U. S. Navy Captain John Young, the only astronaut to fly spacecraft in the Gemini, Apollo, and Space Shuttle missions, died this week at age 87. Young, an engineer who grew up during the Great Depression in pre-boom Orlando, FL, was too young to serve in WWII. But he joined graduated from Georgia Tech in time to accept a commission in Navy and participate in the Korean War in the surface fleet. Following the war he became an aviator, excelling to the point that he was eventually assigned as a test pilot, and then was tapped as an astronaut at NASA, debuting as a pilot for the Gemini 3 launch in 1962.
Young transitioned from the Gemini program, which functioned as a sort of testing platform for space mission equipment and procedures, to the Apollo program–the one that was destined to put men on the Moon. Young flew on Apollo 7 into space in 1968, and then to Moon orbit in 1969. In 1972 Young became the ninth American to walk on the surface of the Moon during eh Apollo 16 mission.

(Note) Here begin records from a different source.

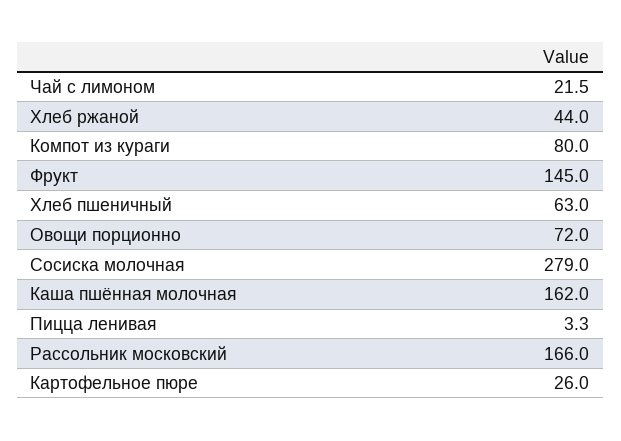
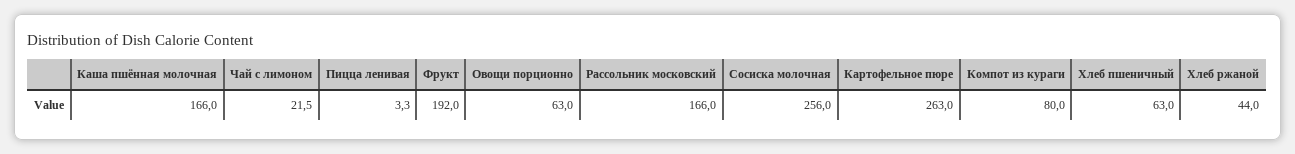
  {
    "Чай с лимоном": 21.5,
    "Хлеб ржаной": 44,
    "Компот из кураги": 80,
-   "Фрукт": 145,
+   "Фрукт": 192,
    "Хлеб пшеничный": 63,
-   "Овощи порционно": 72,
+   "Овощи порционно": 63,
-   "Сосиска молочная": 279,
+   "Сосиска молочная": 256,
-   "Каша пшённая молочная": 162,
+   "Каша пшённая молочная": 166,
    "Пицца ленивая": 3.3,
    "Рассольник московский": 166,
-   "Картофельное пюре": 26
+   "Картофельное пюре": 263
  }

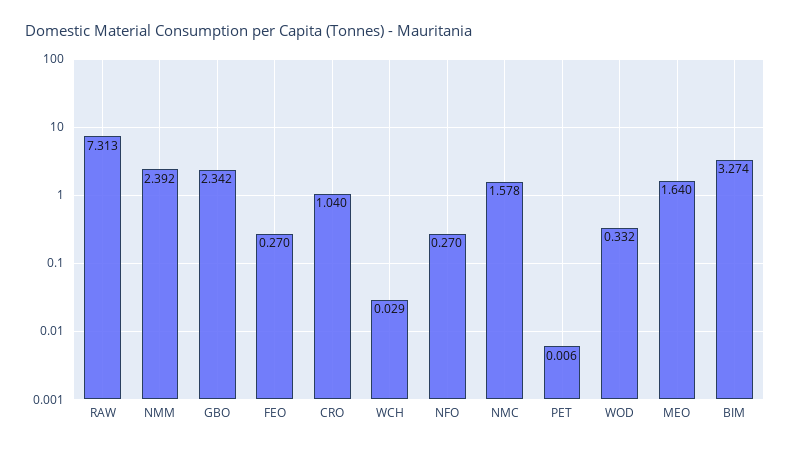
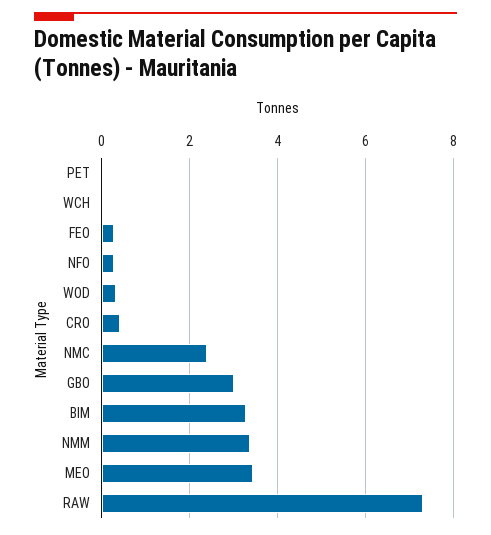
  {
    "RAW": 7.313,
-   "NMM": 2.392,
+   "NMM": 3.4,
-   "GBO": 2.342,
+   "GBO": 3,
    "FEO": 0.27,
-   "CRO": 1.04,
+   "CRO": 0.4,
    "WCH": 0.029,
    "NFO": 0.27,
-   "NMC": 1.578,
+   "NMC": 2.4,
    "PET": 0.006,
    "WOD": 0.332,
-   "MEO": 1.64,
+   "MEO": 3.4,
    "BIM": 3.274
  }

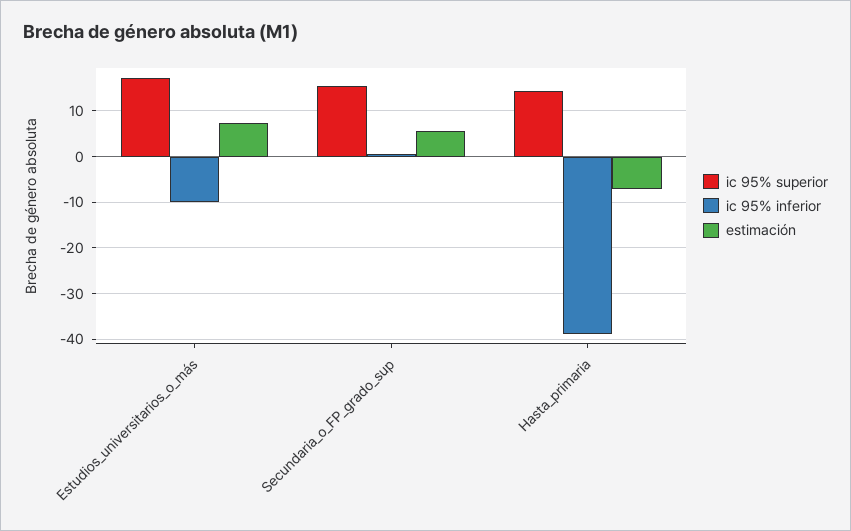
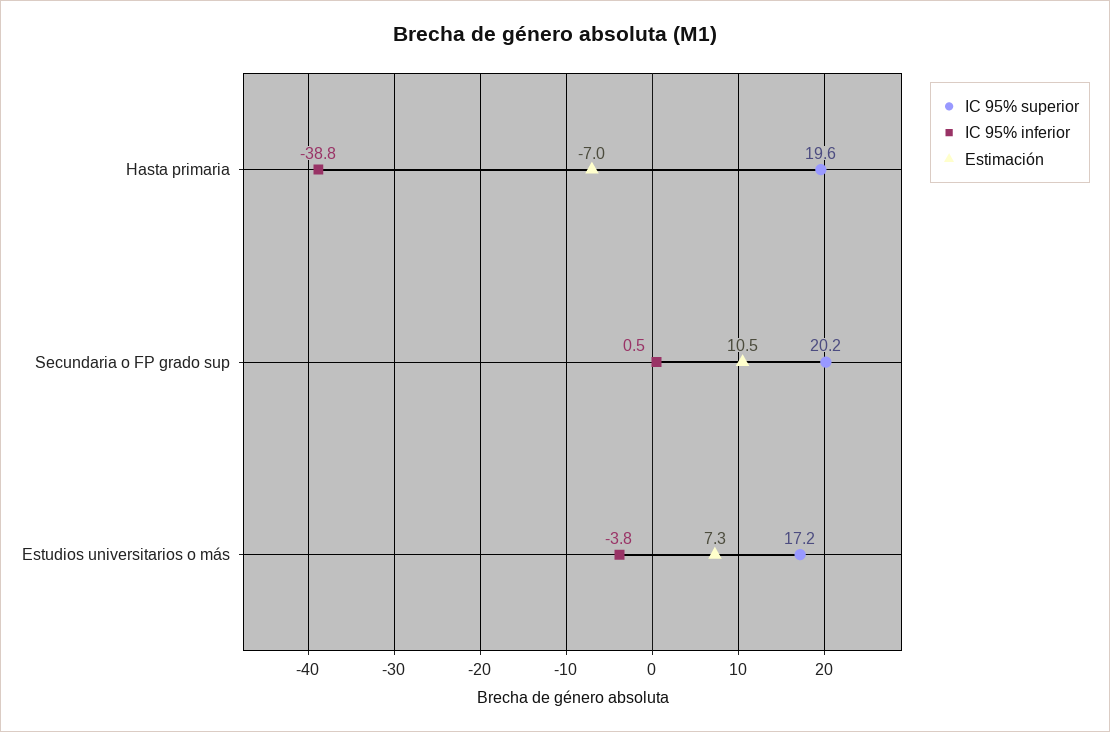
  {
    "ic 95% superior": {
      "Estudios_universitarios_o_más": 17.2,
-     "Secundaria_o_FP_grado_sup": 16,
+     "Secundaria_o_FP_grado_sup": 20.2,
-     "Hasta_primaria": 14
+     "Hasta_primaria": 19.6
    },
    "ic 95% inferior": {
-     "Estudios_universitarios_o_más": -10,
+     "Estudios_universitarios_o_más": -3.8,
      "Secundaria_o_FP_grado_sup": 0.5,
      "Hasta_primaria": -38.8
    },
    "estimación": {
      "Estudios_universitarios_o_más": 7.3,
-     "Secundaria_o_FP_grado_sup": 6,
+     "Secundaria_o_FP_grado_sup": 10.5,
      "Hasta_primaria": -7
    }
  }

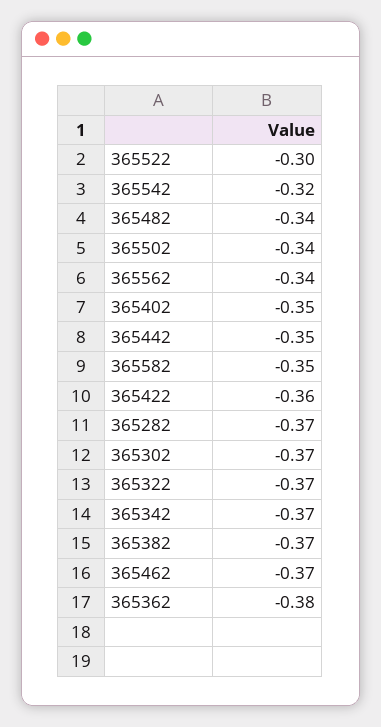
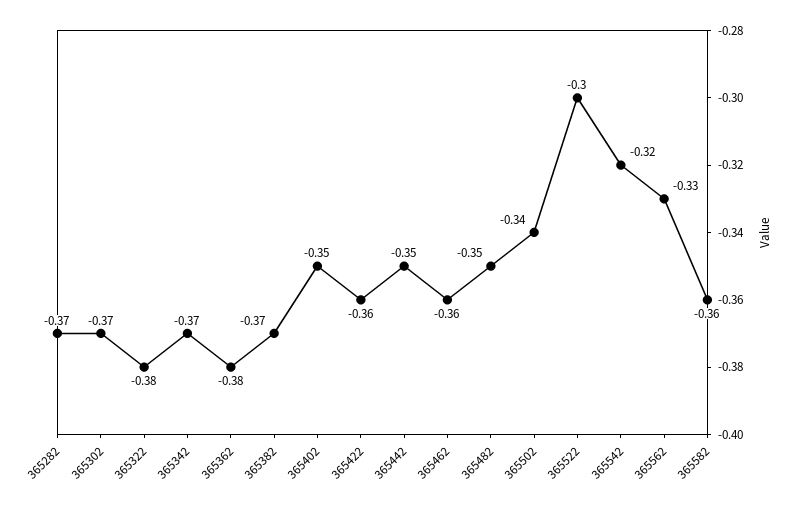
  {
    "365522": -0.3,
    "365542": -0.32,
-   "365482": -0.34,
+   "365482": -0.35,
    "365502": -0.34,
-   "365562": -0.34,
+   "365562": -0.33,
    "365402": -0.35,
    "365442": -0.35,
-   "365582": -0.35,
+   "365582": -0.36,
    "365422": -0.36,
    "365282": -0.37,
    "365302": -0.37,
-   "365322": -0.37,
+   "365322": -0.38,
    "365342": -0.37,
    "365382": -0.37,
-   "365462": -0.37,
+   "365462": -0.36,
    "365362": -0.38
  }

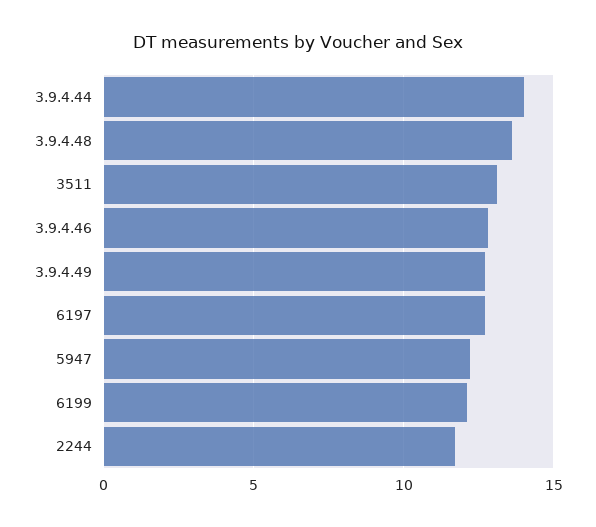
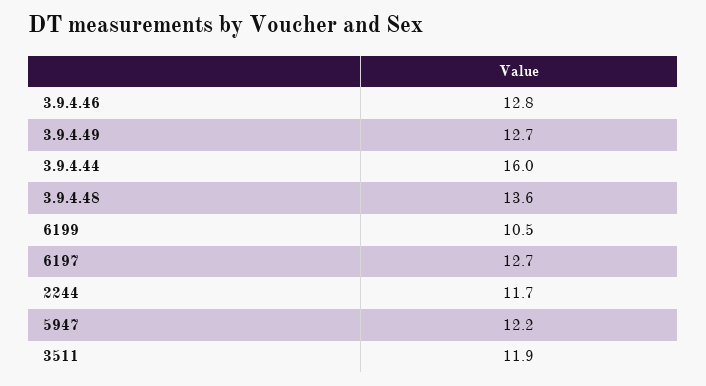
  {
-   "3.9.4.44": 14,
+   "3.9.4.44": 16,
    "3.9.4.48": 13.6,
-   "3511": 13,
+   "3511": 11.9,
    "3.9.4.46": 12.8,
    "3.9.4.49": 12.7,
    "6197": 12.7,
    "5947": 12.2,
-   "6199": 12,
+   "6199": 10.5,
    "2244": 11.7
  }

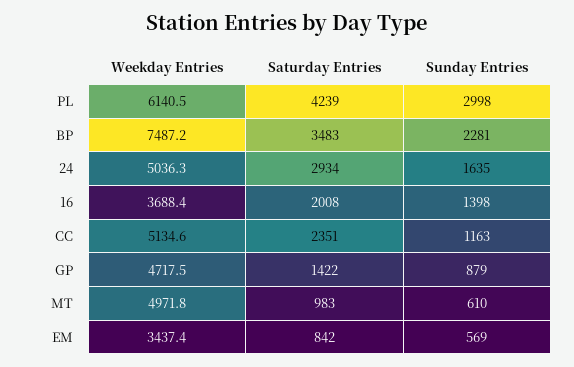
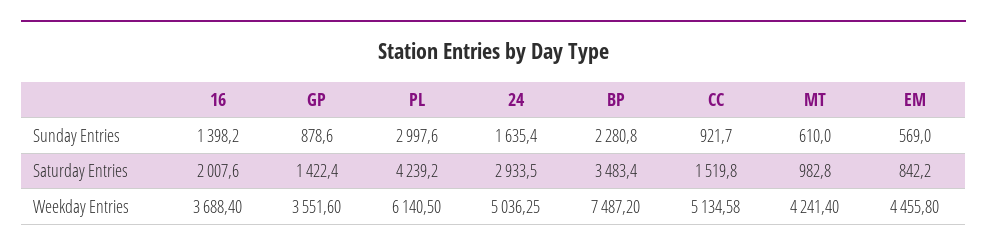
  {
    "Weekday Entries": {
      "PL": 6140.5,
      "BP": 7487.2,
      "24": 5036.25,
      "16": 3688.4,
      "CC": 5134.58,
-     "GP": 4717.5,
+     "GP": 3551.6,
-     "MT": 4971.8,
+     "MT": 4241.4,
-     "EM": 3437.4
+     "EM": 4455.8
    },
    "Saturday Entries": {
      "PL": 4239.2,
      "BP": 3483.4,
      "24": 2933.5,
      "16": 2007.6,
-     "CC": 2351,
+     "CC": 1519.8,
      "GP": 1422.4,
      "MT": 982.8,
      "EM": 842.2
    },
    "Sunday Entries": {
      "PL": 2997.6,
      "BP": 2280.8,
      "24": 1635.4,
      "16": 1398.2,
-     "CC": 1163,
+     "CC": 921.7,
      "GP": 878.6,
      "MT": 610,
      "EM": 569
    }
  }

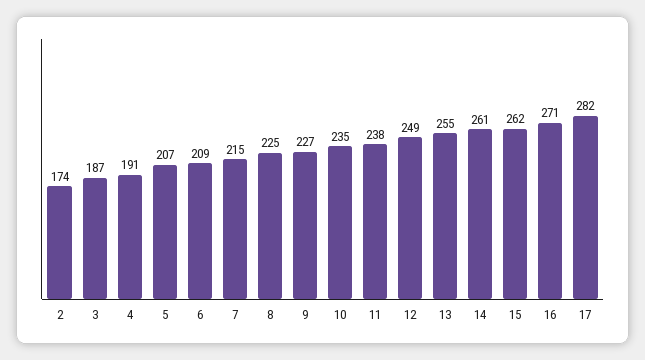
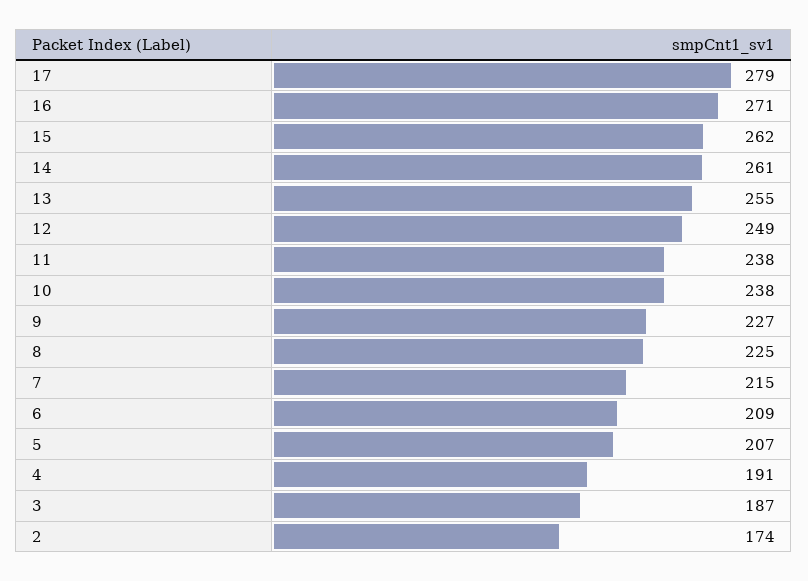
  {
    "2": 174,
    "3": 187,
    "4": 191,
    "5": 207,
    "6": 209,
    "7": 215,
    "8": 225,
    "9": 227,
-   "10": 235,
+   "10": 238,
    "11": 238,
    "12": 249,
    "13": 255,
    "14": 261,
    "15": 262,
    "16": 271,
-   "17": 282
+   "17": 279
  }

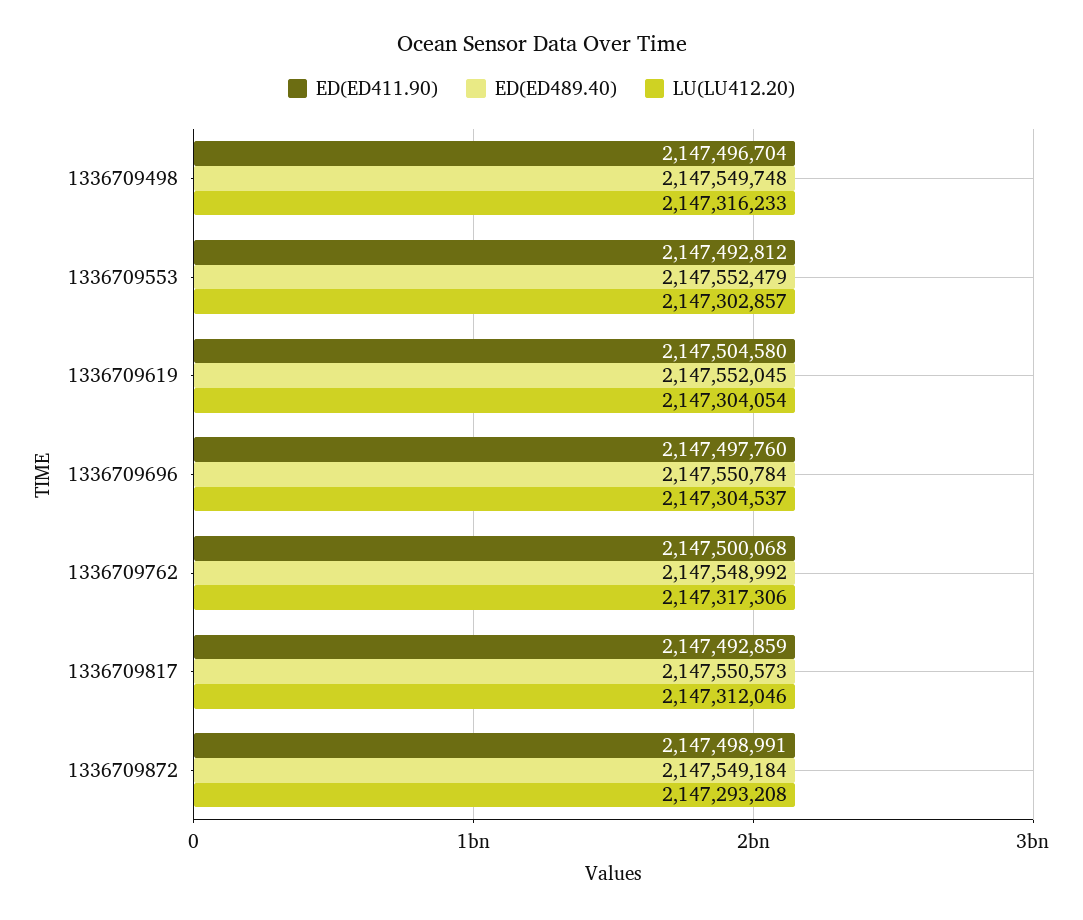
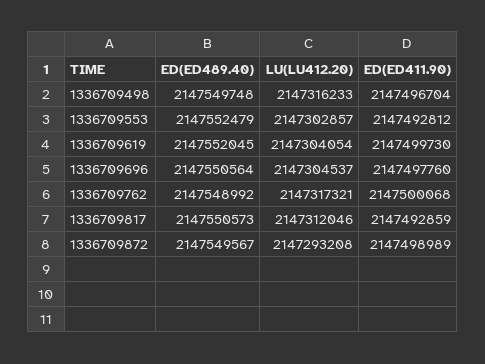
  {
    "ED(ED411.90)": {
      "1336709498": 2147496704,
      "1336709553": 2147492812,
-     "1336709619": 2147504580,
+     "1336709619": 2147499730,
      "1336709696": 2147497760,
      "1336709762": 2147500068,
      "1336709817": 2147492859,
-     "1336709872": 2147498991
+     "1336709872": 2147498989
    },
    "ED(ED489.40)": {
      "1336709498": 2147549748,
      "1336709553": 2147552479,
      "1336709619": 2147552045,
-     "1336709696": 2147550784,
+     "1336709696": 2147550564,
      "1336709762": 2147548992,
      "1336709817": 2147550573,
-     "1336709872": 2147549184
+     "1336709872": 2147549567
    },
    "LU(LU412.20)": {
      "1336709498": 2147316233,
      "1336709553": 2147302857,
      "1336709619": 2147304054,
      "1336709696": 2147304537,
-     "1336709762": 2147317306,
+     "1336709762": 2147317321,
      "1336709817": 2147312046,
      "1336709872": 2147293208
    }
  }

With Americans regularly landing on the Moon by 1973, NASA envisioned a new launch vehicle that would enable the building of a space station and then a science station on the Moon. That launch vehicle became the Space Shuttle, and Young was instrumental as a technical manager at the space agency for that program. Unfortunately the heady days at NASA was derailed by political turmoil during the rest of the 1970s and an emphasis on national defense spending in the 1980s. Although Young flew two early Space Shuttle missions in 1981 and 1983, the destruction of the Challenger in 1986 derailed the program, and any enthusiasm afterwards for manned space exploration was permanently tabled by inward looking Democratic administrations and events related to the 9/11 terrorist attacks.
Nevertheless, Young served for 42 years at NASA, retiring in 2004 at the age of 74. It was an incredible career–he served his nation in peace and war, advanced mankind in terms of pushing the boundaries of the exploration frontier, and helped make space exploration a reality. In short, Young was a real American hero. Not one of these bullshit wannabe media-anointed “social justice heroes” like the anthem-disrespecting Colin Kaepernick, or a self-promoting draft-dodging-bigot sports figure like Mohammad Ali. A real hero, standing shoulder-to-shoulder with other heroes like Guion Bluford (four Shuttle missions), Ronald McNair (two Shuttle missions; killed on the Challenger), and Frederick Gregory (three Shuttle missions and one-time acting NASA Administrator).
It is unfortunate that Young lived long enough to see the dismantling and emasculating of the American space program in the 2010’s, but fortunate in witnessing the upsurge of American space interests in the guise of commercial space companies like SpaceX and Blue Origin. Just when space exploration had degenerated to an international polyglot of orbiting tin-can biological experiments and ill-conceived deep space probes, American ingenuity and the desire to explore beyond the ends of our noses has led to an explosion in space exploration activity. It seems like 1962 all over again. One would imagine that Young died with a faint smile on his lips.